### Directions
1. In the article on conservative pundits and Trump, shorten the paragraph that begins "The same thing is happening in the conservative media" and keep its main facts.
2. Pick up the article on conservative pundits and Trump after its last sentence and keep writing.

A lot of conservative pundits have hitched their stars to Donald Trump. What if he loses?

Dea. Ron Gray Sr. · Sunday, August 28th 2016 at 2:09PM · 881 views
The Fix
A lot of conservative pundits have hitched their stars to Donald Trump. What if he loses?
By Callum Borchers August 28 at 7:00 AM

In future elections, Republicans seeking office will have to answer an important question: Where did you stand on Donald Trump?

Some seem acutely aware of this looming litmus test and are riding the fence (See: Ryan, Paul). Others are boldly offering what they hope will be the right answer.
Ted Cruz, counting on a Trump defeat in November, has positioned himself as a principled holdout, apparently convinced that refusing to endorse his party's presidential nominee will boost his 2020 stock among Republican voters, who will realize they nominated the wrong candidate this time around. Chris Christie, betting on a Trump victory, could be angling for a cabinet appointment but, absent that, may be setting himself up to be able to say in his next campaign that he got in on the ground floor of a rebuilt GOP.

The same thing is happening in the conservative media. Sean Hannity, Ann Coulter and Breitbart News are all in for Trump. If he wins, they can rightly claim to be the voices of the party — or, at least, the wing of it — in power. If he loses, fierce Trump critics such as Glenn Beck, Bill Kristol and the National Review will enjoy a kind of told-you-so validation that could bolster their credibility going forward.

That’s how it looks to me, anyway. For perspective from someone who is actually a player in this high-stakes game, I talked to National Review editor Rich Lowry about what he thinks is on the line in this election for his publication and everyone else on the right side of the press who has taken a strong stance, one way or the other, on the polarizing Republican nominee.

### Provided material
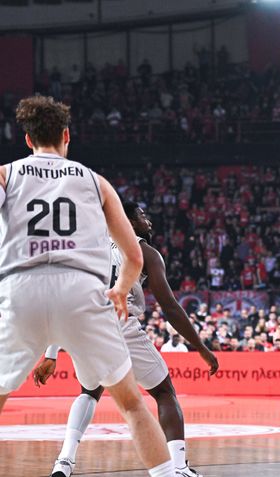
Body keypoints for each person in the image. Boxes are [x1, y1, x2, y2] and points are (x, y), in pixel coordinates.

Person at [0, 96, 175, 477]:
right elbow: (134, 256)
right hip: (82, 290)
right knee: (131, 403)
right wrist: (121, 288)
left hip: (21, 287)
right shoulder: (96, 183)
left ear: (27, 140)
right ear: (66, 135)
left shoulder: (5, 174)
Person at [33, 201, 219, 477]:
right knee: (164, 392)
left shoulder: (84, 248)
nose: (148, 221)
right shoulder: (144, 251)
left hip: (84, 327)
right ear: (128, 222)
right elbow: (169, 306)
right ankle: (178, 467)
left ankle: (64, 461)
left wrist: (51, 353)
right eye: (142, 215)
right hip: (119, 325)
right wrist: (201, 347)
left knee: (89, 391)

...

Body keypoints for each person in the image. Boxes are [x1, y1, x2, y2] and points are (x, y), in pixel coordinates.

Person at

==

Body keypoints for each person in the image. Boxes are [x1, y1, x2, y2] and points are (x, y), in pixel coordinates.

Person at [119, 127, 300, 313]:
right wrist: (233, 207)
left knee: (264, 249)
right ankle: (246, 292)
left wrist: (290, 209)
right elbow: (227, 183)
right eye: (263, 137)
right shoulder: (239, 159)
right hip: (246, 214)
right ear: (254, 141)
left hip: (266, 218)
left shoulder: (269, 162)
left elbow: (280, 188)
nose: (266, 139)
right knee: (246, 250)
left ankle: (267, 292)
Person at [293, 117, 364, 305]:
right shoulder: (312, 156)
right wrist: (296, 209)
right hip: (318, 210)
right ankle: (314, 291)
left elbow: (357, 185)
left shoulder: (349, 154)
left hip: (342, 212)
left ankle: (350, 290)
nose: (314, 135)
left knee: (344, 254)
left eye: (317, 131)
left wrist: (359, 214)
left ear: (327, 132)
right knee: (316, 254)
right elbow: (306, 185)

### Task-by-task outputs
1. Conservative media outlets are making the same bet. Sean Hannity, Ann Coulter and Breitbart News fully back Trump. If he wins, they can claim to speak for the party, or at least its ruling wing. If he loses, harsh critics like Glenn Beck, Bill Kristol and the National Review get a told-you-so boost that could raise their credibility.

2.
The following conversation has been edited for clarity and length.

THE FIX: You guys came out strongly and quite early in the race with your “Against Trump” issue. When we spoke about that in January, you talked about how you think of yourselves as a conscience of conservatism. Let’s say Trump wins. Will you have lost that status because the conscience is now with him and not you?

LOWRY: Well, conservatism needs a conscience whether it’s in power or not. We’ve gone through these phases before. Richard Nixon was elected president twice, and we were never quite comfortable with him and were very often at odds with him. It was always a very fraught relationship. Kind of the same thing with George H. W. Bush, once he broke the tax pledge. So we’re here to hold up the banner for these ideas. We’d prefer that people in power believe in them and try to pass policies in accordance with them, but that’s not always the case. It’s our role to keep banging the drum, regardless.